Trivia about time, to be precise. Prior to my current job, my knowledge of timekeeping was pretty much knowing how to read and adjust a clock, and because I’m a physicist, Einstein synchronization (basically accounting for propagation delay of light) and the effects of general and special relativity. All of the physics-related exercises with time conjure up a perfect clock, so you don’t have to worry about all the little details that arise when dealing with real-world hardware. Now, I don’t actually do time measurements, I “just” work on building clocks, but there are some things I’ve picked up.
A clock will have an oscillator in it, and some way of counting the oscillations. Time is the phase of these oscillations — one “tick” represents one cycle or some number of cycles. The derivative is the frequency, and if you take another derivative you get the rate of change of the frequency, which is the drift. Which sounds just like kinematics — the basic equation that describes all of this looks just like basic kinematics, as long as the rate of change of your frequency is a constant. And that brings up a point commonly fumbled by the popular press: leap seconds are often described as being added because the earth’s rotation is slowing. And while it’s true that over long times, the rate is slowing, that term could be zero and you’d still have to add leap seconds. The frequency represented by an earth that has slowed (but is no longer slowing) is different than that of atomic time, and so one will accumulate a phase difference (i.e. one will run slow compared to the other). That the rotation rate is slowing means that we will add leap seconds more often, assuming other effects on the rotation rate don’t mask this.

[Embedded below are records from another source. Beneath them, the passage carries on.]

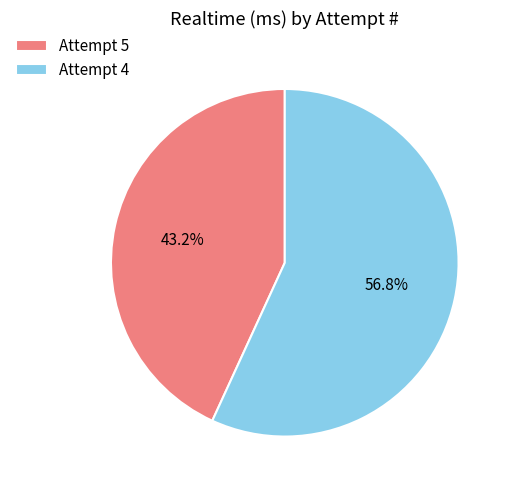

Between Attempt 4 and Attempt 5, which is larger?

Attempt 4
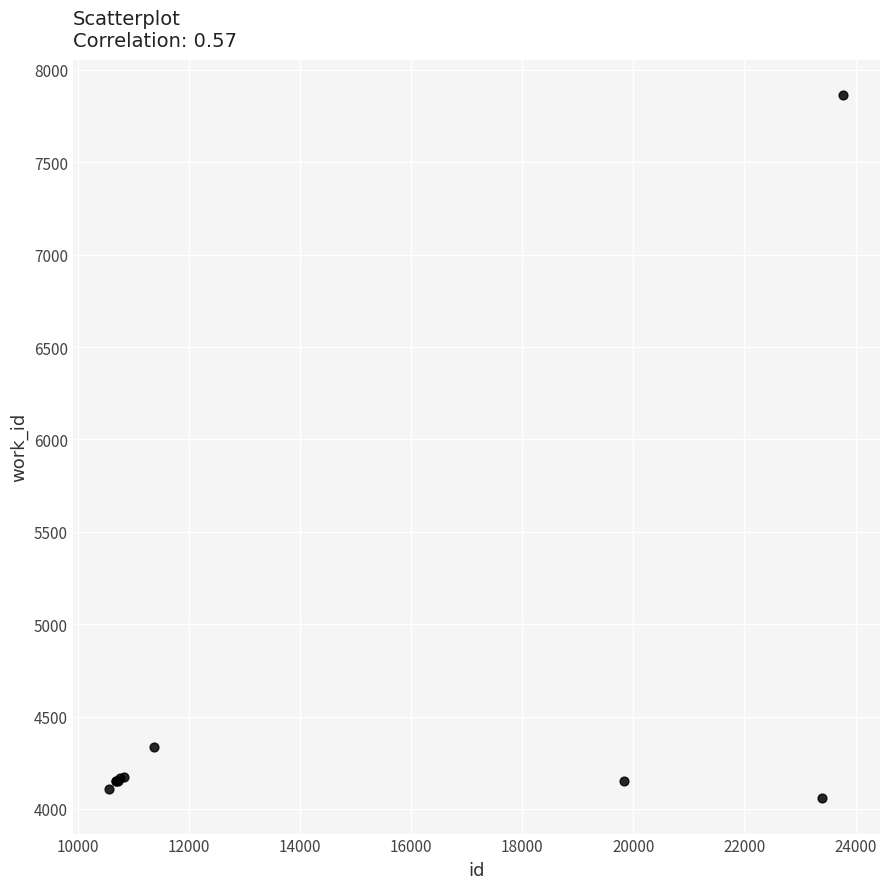

What Y value in the scatter plot is closest to 5960?

4335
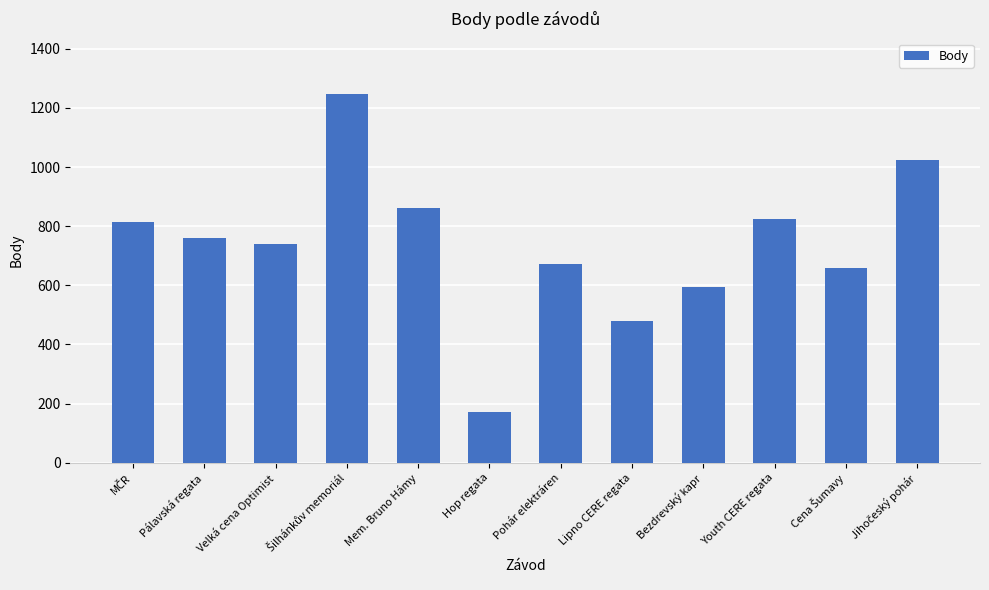

Approximately how many times larger is the value at Bezdrevský kapr compared to Mem. Bruno Hámy?

0.7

The above assumes “perfect” clocks. However, in all real processes that we measure, there is noise. Different kinds of noise, too, depending on the systems being measured. The best you can hope for is random, (i.e. white) noise, which gets averaged down as you take more measurements, and varies with the inverse square root of the number of data points (in this case, time). There are noise processes that average down faster, but eventually white frequency noise will dominate, and then the best case is that there are no other noise processes that dominate at longer times (like flicker or drift).
You integrate white frequency noise to get the effect on the phase, or time. The integral of this white noise gives you a random walk. That is, for any two real clocks, with exactly the same frequency, the best you can do is have them random-walk with respect to each other. They will never stay synchronized.